The solution is to build a new class that extends SharedObject and contains the an instance of the object to shared. See sharednumberformat.h as an example.

Highlights:

    • SharedNumberFormat contains only a pointer to NumberFormat because NumberFormat is polymorphic.

    • SharedNumberFormat adopts its NumberFormat object to avoid the cost of copying large subclasses of NumberFormat

    • SharedNumberFormat destructor deletes its SharedNumberFormat object

    • SharedNumberFormat provides only const methods that provide only const views of the underlying NumberFormat object.

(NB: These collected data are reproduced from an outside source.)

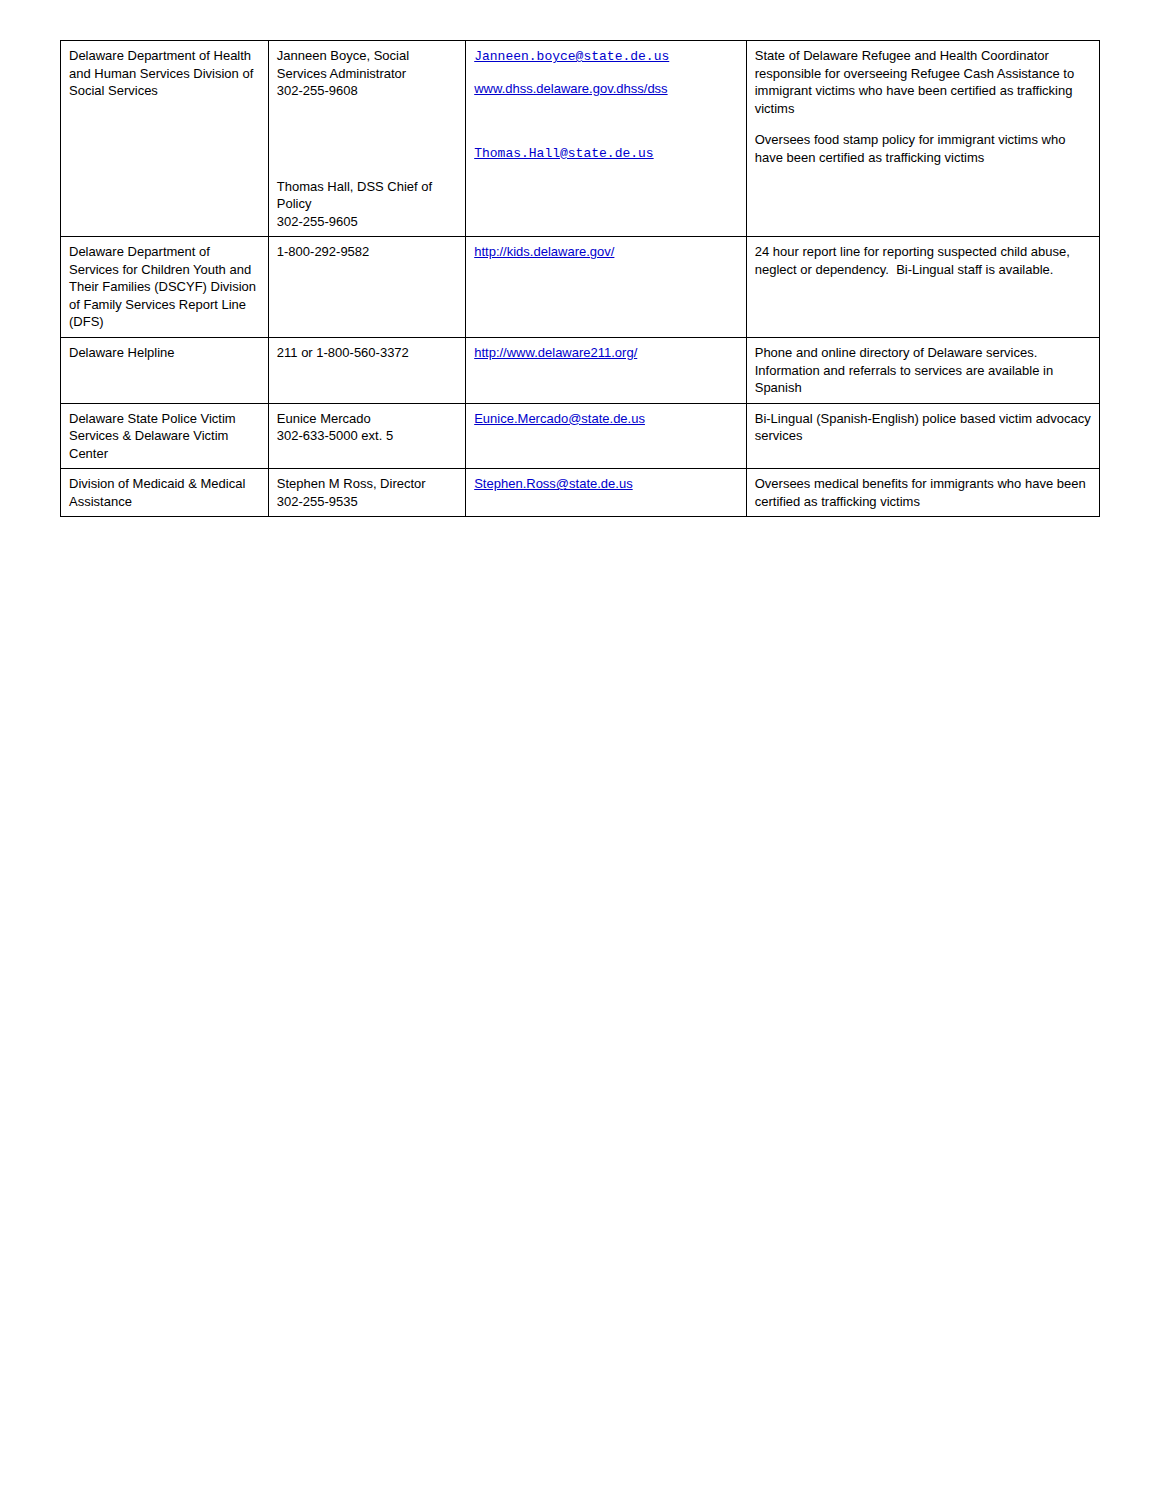| Delaware Department of Health and Human Services Division of Social Services | Janneen Boyce, Social Services Administrator 302-255-9608 Thomas Hall, DSS Chief of Policy 302-255-9605 | Janneen.boyce@state.de.us www.dhss.delaware.gov.dhss/dss Thomas.Hall@state.de.us | State of Delaware Refugee and Health Coordinator responsible for overseeing Refugee Cash Assistance to immigrant victims who have been certified as trafficking victims Oversees food stamp policy for immigrant victims who have been certified as trafficking victims |
| Delaware Department of Services for Children Youth and Their Families (DSCYF) Division of Family Services Report Line (DFS) | 1-800-292-9582 | http://kids.delaware.gov/ | 24 hour report line for reporting suspected child abuse, neglect or dependency. Bi-Lingual staff is available. |
| Delaware Helpline | 211 or 1-800-560-3372 | http://www.delaware211.org/ | Phone and online directory of Delaware services. Information and referrals to services are available in Spanish |
| Delaware State Police Victim Services & Delaware Victim Center | Eunice Mercado 302-633-5000 ext. 5 | Eunice.Mercado@state.de.us | Bi-Lingual (Spanish-English) police based victim advocacy services |
| Division of Medicaid & Medical Assistance | Stephen M Ross, Director 302-255-9535 | Stephen.Ross@state.de.us | Oversees medical benefits for immigrants who have been certified as trafficking victims |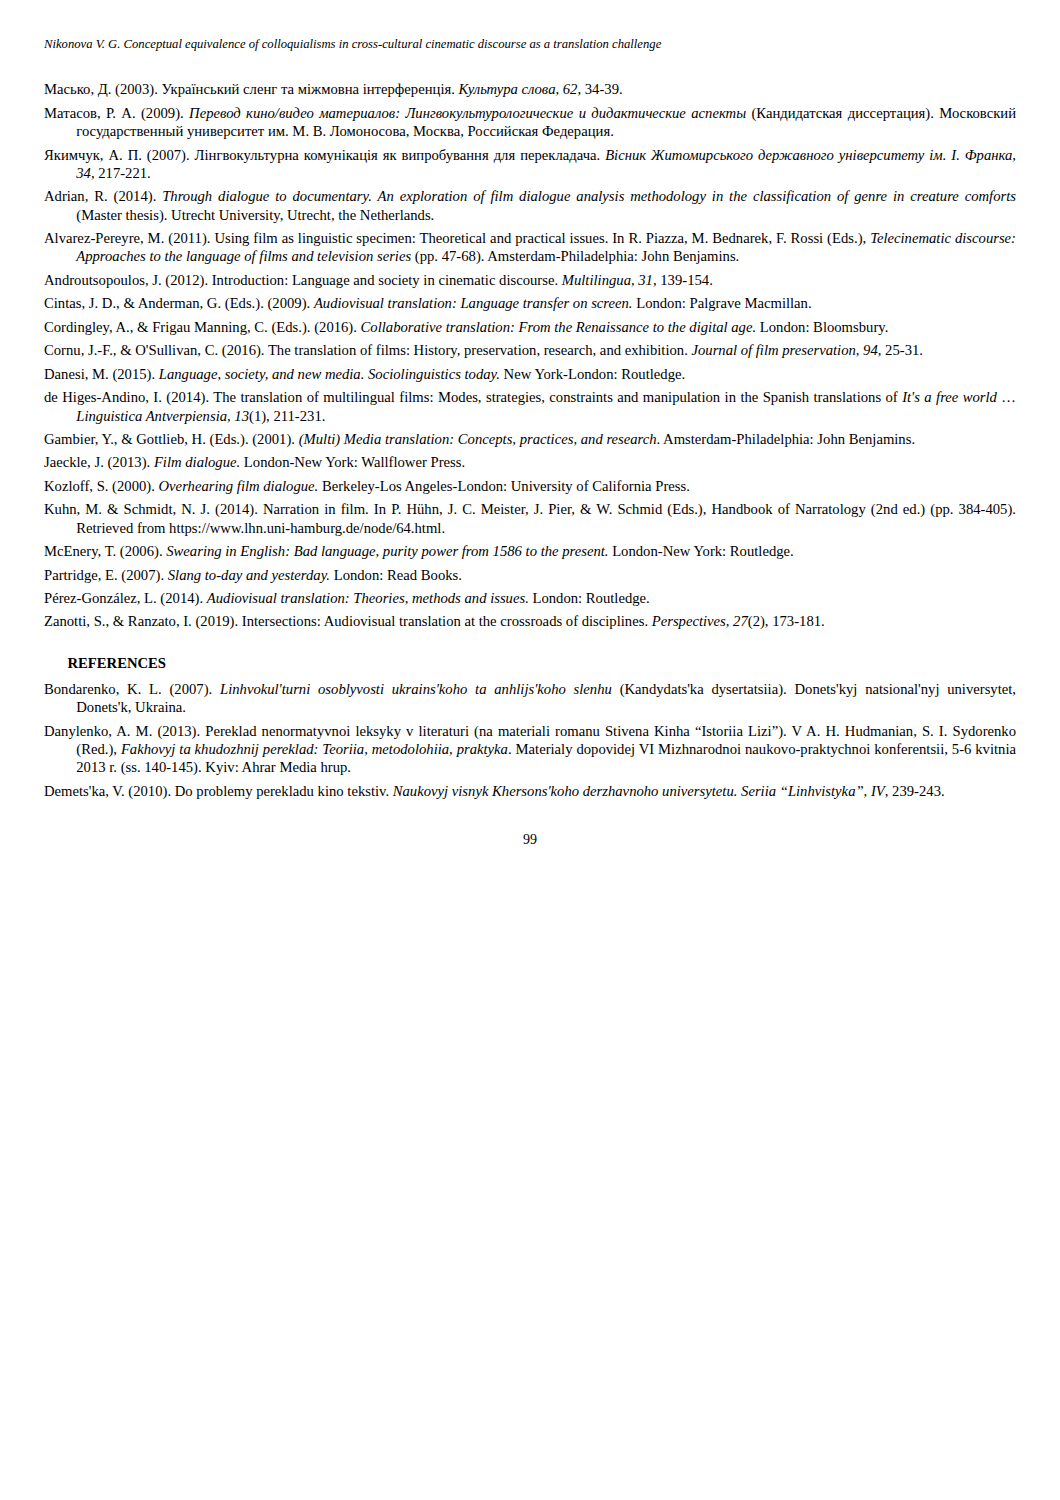Nikonova V. G. Conceptual equivalence of colloquialisms in cross-cultural cinematic discourse as a translation challenge
Масько, Д. (2003). Український сленг та міжмовна інтерференція. Культура слова, 62, 34-39.
Матасов, Р. А. (2009). Перевод кино/видео материалов: Лингвокультурологические и дидактические аспекты (Кандидатская диссертация). Московский государственный университет им. М. В. Ломоносова, Москва, Российская Федерация.
Якимчук, А. П. (2007). Лінгвокультурна комунікація як випробування для перекладача. Вісник Житомирського державного університету ім. І. Франка, 34, 217-221.
Adrian, R. (2014). Through dialogue to documentary. An exploration of film dialogue analysis methodology in the classification of genre in creature comforts (Master thesis). Utrecht University, Utrecht, the Netherlands.
Alvarez-Pereyre, M. (2011). Using film as linguistic specimen: Theoretical and practical issues. In R. Piazza, M. Bednarek, F. Rossi (Eds.), Telecinematic discourse: Approaches to the language of films and television series (pp. 47-68). Amsterdam-Philadelphia: John Benjamins.
Androutsopoulos, J. (2012). Introduction: Language and society in cinematic discourse. Multilingua, 31, 139-154.
Cintas, J. D., & Anderman, G. (Eds.). (2009). Audiovisual translation: Language transfer on screen. London: Palgrave Macmillan.
Cordingley, A., & Frigau Manning, C. (Eds.). (2016). Collaborative translation: From the Renaissance to the digital age. London: Bloomsbury.
Cornu, J.-F., & O'Sullivan, C. (2016). The translation of films: History, preservation, research, and exhibition. Journal of film preservation, 94, 25-31.
Danesi, M. (2015). Language, society, and new media. Sociolinguistics today. New York-London: Routledge.
de Higes-Andino, I. (2014). The translation of multilingual films: Modes, strategies, constraints and manipulation in the Spanish translations of It's a free world … Linguistica Antverpiensia, 13(1), 211-231.
Gambier, Y., & Gottlieb, H. (Eds.). (2001). (Multi) Media translation: Concepts, practices, and research. Amsterdam-Philadelphia: John Benjamins.
Jaeckle, J. (2013). Film dialogue. London-New York: Wallflower Press.
Kozloff, S. (2000). Overhearing film dialogue. Berkeley-Los Angeles-London: University of California Press.
Kuhn, M. & Schmidt, N. J. (2014). Narration in film. In P. Hühn, J. C. Meister, J. Pier, & W. Schmid (Eds.), Handbook of Narratology (2nd ed.) (pp. 384-405). Retrieved from https://www.lhn.uni-hamburg.de/node/64.html.
McEnery, T. (2006). Swearing in English: Bad language, purity power from 1586 to the present. London-New York: Routledge.
Partridge, E. (2007). Slang to-day and yesterday. London: Read Books.
Pérez-González, L. (2014). Audiovisual translation: Theories, methods and issues. London: Routledge.
Zanotti, S., & Ranzato, I. (2019). Intersections: Audiovisual translation at the crossroads of disciplines. Perspectives, 27(2), 173-181.
REFERENCES
Bondarenko, K. L. (2007). Linhvokul'turni osoblyvosti ukrains'koho ta anhlijs'koho slenhu (Kandydats'ka dysertatsiia). Donets'kyj natsional'nyj universytet, Donets'k, Ukraina.
Danylenko, A. M. (2013). Pereklad nenormatyvnoi leksyky v literaturi (na materiali romanu Stivena Kinha “Istoriia Lizi”). V A. H. Hudmanian, S. I. Sydorenko (Red.), Fakhovyj ta khudozhnij pereklad: Teoriia, metodolohiia, praktyka. Materialy dopovidej VI Mizhnarodnoi naukovo-praktychnoi konferentsii, 5-6 kvitnia 2013 r. (ss. 140-145). Kyiv: Ahrar Media hrup.
Demets'ka, V. (2010). Do problemy perekladu kino tekstiv. Naukovyj visnyk Khersons'koho derzhavnoho universytetu. Seriia “Linhvistyka”, IV, 239-243.
99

    • Accessing the NumberFormat object requires a double dereferencing.

Best Practices

Rather than store the same information in multiple LRUCaches across ICU, we expose LRUCaches containing common data as internal API. For example, NumberFormat has the following internal API:

/**

* ICU use only.

* Returns handle to the shared, cached NumberFormat instance for given

* locale. On success, caller must call removeRef() on returned value

* once it is done with the shared instance.

* @internal

*/

static const SharedNumberFormat* U_EXPORT2 createSharedInstance(

const Locale& inLocale, UNumberFormatStyle style, UErrorCode& status);

While an ICU class can and should store information specific to it in its own LRUCache, an ICU class should avoid storing references to SharedObjects from other caches in its LRUCache. Doing so would create long term references making it nearly impossible to reclaim memory when a SharedObject is evicted from cache. Doing that is like storing the same information in multiple caches. Instead an ICU object should grab the shared objects it needs from each LRU cache in its constructor and then call removeRef() on them in its destructor.